Bridging the gap between SampleRNN implementations
The "music" resulting from the default parameters of the prism-samplernn implementation led to (subjectively) bad results when trained on the Animals as Leaders self-titled album.
My main judgement criteria is how similar the generated audio sounds to the original music:
Result (from the prism samplernn experiment page):
I'll use the same album as a training input to dadabots SampleRNN to ensure that it's not the fault of the training input (that is somehow unlearnable). Then, I'll apply various tweaks to the prism SampleRNN implementation to see how much we can improve the music generation.
This is valuable because, as previously mentioned, the prism-samplernn codebase[1],[2] is more modern, faster, performant, uses Python 3 (as opposed to 2) and also uses the most up-to-date TensorFlow 2 library as compared to the dadabots[3],[4] and reference[5] implementations. It also incorporates fast audio generation (while the reference SampleRNN implementation doesn't include an audio generation script at all, and the dadabots generation is very slow).
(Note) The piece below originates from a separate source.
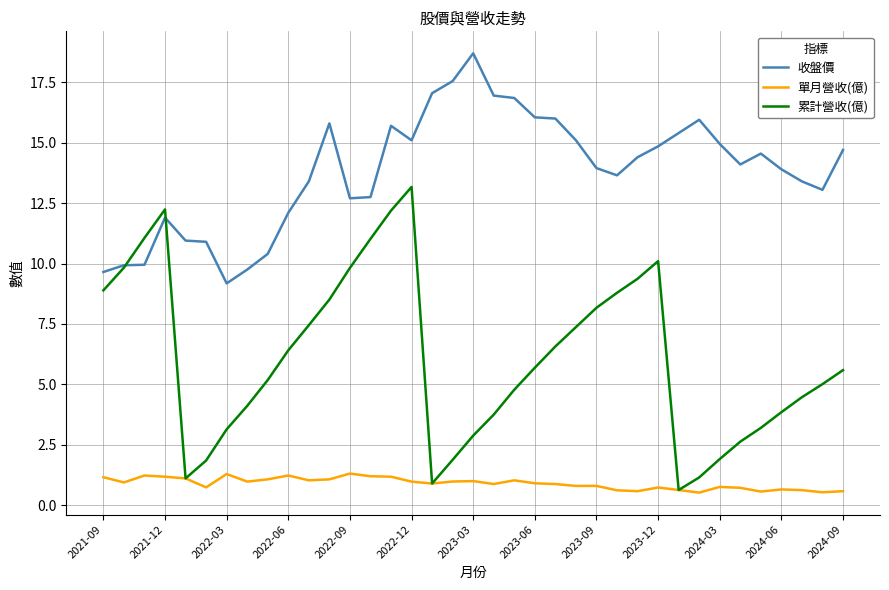

Rank the series by their maximum value, from lowest to highest.

單月營收(億), 累計營收(億), 收盤價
Repeating experiment 0 with dadabots SampleRNN
I followed the same procedure as the dadabots SampleRNN experiment on Cannibal Corpse music. The training ran for ~200,000 steps (a little over), which amounted to 44 hours.
The preprocessing, training, and generation commands were all the same as the Cannibal Corpse experiment - 6400 overlapping flac files created from the 16kHz mono entire album wav file:
Just like with the Cannibal Corpse experiment, the resulting generated clips sound similar to the training music (although unstructured and cacophonous):
Repeating experiment 0 with PRiSM + 2-tier architecture
I repeated Experiment 0, training on a single album (Animals as Leaders' self-titled album), but after modifying the prism-samplernn code to support the 2-tier architecture (which as discussed in the overview is purported to produce better music).
The parameter `frame_sizes = [16,64]` determines the additional 2 tiers, frame and big frame (in addition to the base sample tier) - in 2-tier SampleRNN, there is no big frame. I modified my fork of prism-samplernn to accept `frame_size = [16]` as a configuration for 2-tier. The code changes can be viewed here. The exact steps of experiment 0 were repeated.
The resultant clips exhibit the similar strange high-pitched whistling and erratic drum beats as some other bad PRiSM-SampleRNN results - no significant improvement. Although the code "works" (in that it doesn't crash and actually successfully trains and generates anything at all), I can't really say whether it "works" in the neural perspective, i.e. converges to a correct solution.
The next thing to compare are the other model hyperparameters. In the dadabots case, these are all specified via command-line, while the PRiSM implementation takes a json config file:
Another difference is I copied the dadabots preprocessing (6400 overlapping clips, as opposed to the default which splits albums into 8-second chunks with 1-second overlap, resulting in 443 clips):
Let this run for 25 epochs (due to the highly increased number of training clips, this resulted in much longer training per epoch), or 44 hours (exactly same time as the dadabots training, to do a fair comparison).
Results:
Mini-conclusion
Implementing 2-tier SampleRNN + the dadabots preprocessing and hyperparameters definitely improved the results of the prism-samplernn codebase in generating progressive metal music.